### What is needed
Copy each line below exactly as it appears. Pictures are to be omitted.

### Recorded information
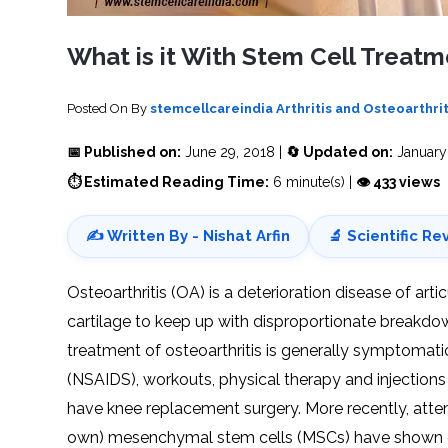
SVF
FUNCTIONAL
PRICING
CELLS
MEDICAL
OF
THERAPIES
STEM
What is it With Stem Cell Treatme
CELL
BONE
TREATMENT
MARROW
DERIVED
STEM
THREE-
CELL
PILLAR
Posted On
By
stemcellcareindia
Arthritis and Osteoarthrit
INJECTIONS
REGENERATIVE
APPROACH
AMNIOTIC
DERIVED
📅 Published on:
June 29, 2018 |
🔄 Updated on:
January
STEM
CELL
UMBILICAL
⏱ Estimated Reading Time:
6 minute(s) |
👁 433 views
ACTIVATOR
CORD
INJECTIONS
STEM
CELL
FAT
THERAPY
DERIVED
✍️ Written By - Nishat Arfin
🔬 Scientific Re
STEM
CELL
WHY
INJECTIONS
STEM
CELL
Osteoarthritis (OA) is a deterioration disease of arti
THERAPY
COSTS
cartilage to keep up with disproportionate breakdown
VARY
treatment of osteoarthritis is generally symptomati
(NSAIDS), workouts, physical therapy and injections ar
have knee replacement surgery. More recently, attemp
own) mesenchymal stem cells (MSCs) have shown gr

### Your solution
SVF
FUNCTIONAL
PRICING
CELLS
MEDICAL
OF
THERAPIES
STEM
What is it With Stem Cell Treatme
CELL
BONE
TREATMENT
MARROW
DERIVED
STEM
THREE-
CELL
PILLAR
Posted On
By
stemcellcareindia
Arthritis and Osteoarthrit
INJECTIONS
REGENERATIVE
APPROACH
AMNIOTIC
DERIVED
📅 Published on:
June 29, 2018 |
🔄 Updated on:
January
STEM
CELL
UMBILICAL
⏱ Estimated Reading Time:
6 minute(s) |
👁 433 views
ACTIVATOR
CORD
INJECTIONS
STEM
CELL
FAT
THERAPY
DERIVED
✍️ Written By - Nishat Arfin
🔬 Scientific Re
STEM
CELL
WHY
INJECTIONS
STEM
CELL
Osteoarthritis (OA) is a deterioration disease of arti
THERAPY
COSTS
cartilage to keep up with disproportionate breakdown
VARY
treatment of osteoarthritis is generally symptomati
(NSAIDS), workouts, physical therapy and injections ar
have knee replacement surgery. More recently, attemp
own) mesenchymal stem cells (MSCs) have shown gr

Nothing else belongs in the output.